**DATA FOR THIS EXERCISE**
########

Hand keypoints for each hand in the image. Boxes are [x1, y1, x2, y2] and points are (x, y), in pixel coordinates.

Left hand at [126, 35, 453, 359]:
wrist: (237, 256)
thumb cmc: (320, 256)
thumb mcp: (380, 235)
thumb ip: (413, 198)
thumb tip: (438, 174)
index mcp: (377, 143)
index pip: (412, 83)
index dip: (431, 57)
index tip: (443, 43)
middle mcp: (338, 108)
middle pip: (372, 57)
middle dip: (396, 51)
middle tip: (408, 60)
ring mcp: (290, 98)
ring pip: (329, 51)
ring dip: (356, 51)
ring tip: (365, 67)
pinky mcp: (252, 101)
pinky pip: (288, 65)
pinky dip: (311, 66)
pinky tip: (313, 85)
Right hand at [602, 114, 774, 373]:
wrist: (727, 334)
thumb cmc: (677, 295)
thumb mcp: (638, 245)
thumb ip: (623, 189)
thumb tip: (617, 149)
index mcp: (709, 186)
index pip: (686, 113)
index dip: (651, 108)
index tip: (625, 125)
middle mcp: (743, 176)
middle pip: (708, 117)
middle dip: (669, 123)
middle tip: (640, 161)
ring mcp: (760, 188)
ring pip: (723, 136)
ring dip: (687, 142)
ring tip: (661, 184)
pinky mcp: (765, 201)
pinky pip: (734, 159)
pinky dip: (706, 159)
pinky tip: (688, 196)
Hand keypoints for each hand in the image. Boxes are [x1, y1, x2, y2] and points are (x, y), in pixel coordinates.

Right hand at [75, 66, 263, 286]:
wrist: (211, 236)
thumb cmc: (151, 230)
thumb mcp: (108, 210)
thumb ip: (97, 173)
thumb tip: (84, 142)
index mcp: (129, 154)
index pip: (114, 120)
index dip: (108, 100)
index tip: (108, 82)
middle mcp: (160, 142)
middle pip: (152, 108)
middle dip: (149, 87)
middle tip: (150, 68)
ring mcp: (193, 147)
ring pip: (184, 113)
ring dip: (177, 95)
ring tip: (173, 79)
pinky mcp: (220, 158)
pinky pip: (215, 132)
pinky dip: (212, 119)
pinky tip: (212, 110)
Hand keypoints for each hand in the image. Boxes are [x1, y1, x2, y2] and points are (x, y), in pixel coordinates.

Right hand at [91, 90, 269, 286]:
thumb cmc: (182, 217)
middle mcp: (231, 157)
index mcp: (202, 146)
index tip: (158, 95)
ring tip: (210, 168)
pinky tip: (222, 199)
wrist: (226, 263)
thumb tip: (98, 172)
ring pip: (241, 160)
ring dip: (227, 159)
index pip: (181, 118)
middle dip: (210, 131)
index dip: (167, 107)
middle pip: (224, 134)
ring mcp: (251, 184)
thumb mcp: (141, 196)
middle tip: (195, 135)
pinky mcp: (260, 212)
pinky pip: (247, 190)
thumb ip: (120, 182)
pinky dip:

########

**PROBLEM DESCRIPTION**
All of the material must be given again exactly.

**RESPONSE FOR THIS EXERCISE**
Hand keypoints for each hand in the image. Boxes are [x1, y1, x2, y2] and points are (x, y), in pixel coordinates.

Left hand at [126, 35, 453, 359]:
wrist: (237, 256)
thumb cmc: (320, 256)
thumb mcp: (380, 235)
thumb ip: (413, 198)
thumb tip: (438, 174)
index mcp: (377, 143)
index pip: (412, 83)
index dip: (431, 57)
index tip: (443, 43)
middle mcp: (338, 108)
middle pip: (372, 57)
middle dip: (396, 51)
middle tip: (408, 60)
ring mcp: (290, 98)
ring pip: (329, 51)
ring dip: (356, 51)
ring tip: (365, 67)
pinky mcp: (252, 101)
pinky pip: (288, 65)
pinky dip: (311, 66)
pinky tip: (313, 85)
Right hand at [602, 114, 774, 373]:
wrist: (727, 334)
thumb cmc: (677, 295)
thumb mcp: (638, 245)
thumb ip: (623, 189)
thumb tip: (617, 149)
index mcp: (709, 186)
index pip: (686, 113)
index dip: (651, 108)
index tip: (625, 125)
middle mcp: (743, 176)
middle pip: (708, 117)
middle dip: (669, 123)
middle tip: (640, 161)
ring mcp: (760, 188)
ring pip: (723, 136)
ring dip: (687, 142)
ring tip: (661, 184)
pinky mcp: (765, 201)
pinky pip: (734, 159)
pinky dip: (706, 159)
pinky tip: (688, 196)
Hand keypoints for each hand in the image. Boxes are [x1, y1, x2, y2] and points are (x, y), in pixel coordinates.

Right hand at [75, 66, 263, 286]:
wrist: (211, 236)
thumb cmc: (151, 230)
thumb mcp: (108, 210)
thumb ip: (97, 173)
thumb tip: (84, 142)
index mcp: (129, 154)
index pip: (114, 120)
index dip: (108, 100)
index tip: (108, 82)
middle mcp: (160, 142)
middle pip: (152, 108)
middle dip: (149, 87)
middle tip: (150, 68)
ring mcp: (193, 147)
ring pip: (184, 113)
ring dip: (177, 95)
ring tip: (173, 79)
pinky mcp: (220, 158)
pinky pip: (215, 132)
pinky dip: (212, 119)
pinky tip: (212, 110)
Hand keypoints for each hand in the image. Boxes are [x1, y1, x2, y2] and points are (x, y), in pixel coordinates.

Right hand at [91, 90, 269, 286]:
thumb cmc: (182, 217)
middle mcp: (231, 157)
index mcp: (202, 146)
index tip: (158, 95)
ring tip: (210, 168)
pinky tip: (222, 199)
wrist: (226, 263)
thumb tip: (98, 172)
ring pip: (241, 160)
ring dip: (227, 159)
index pip: (181, 118)
middle dip: (210, 131)
index dip: (167, 107)
middle pip: (224, 134)
ring mcp: (251, 184)
thumb mcp: (141, 196)
middle tip: (195, 135)
pinky mcp: (260, 212)
pinky pip: (247, 190)
thumb ip: (120, 182)
pinky dip:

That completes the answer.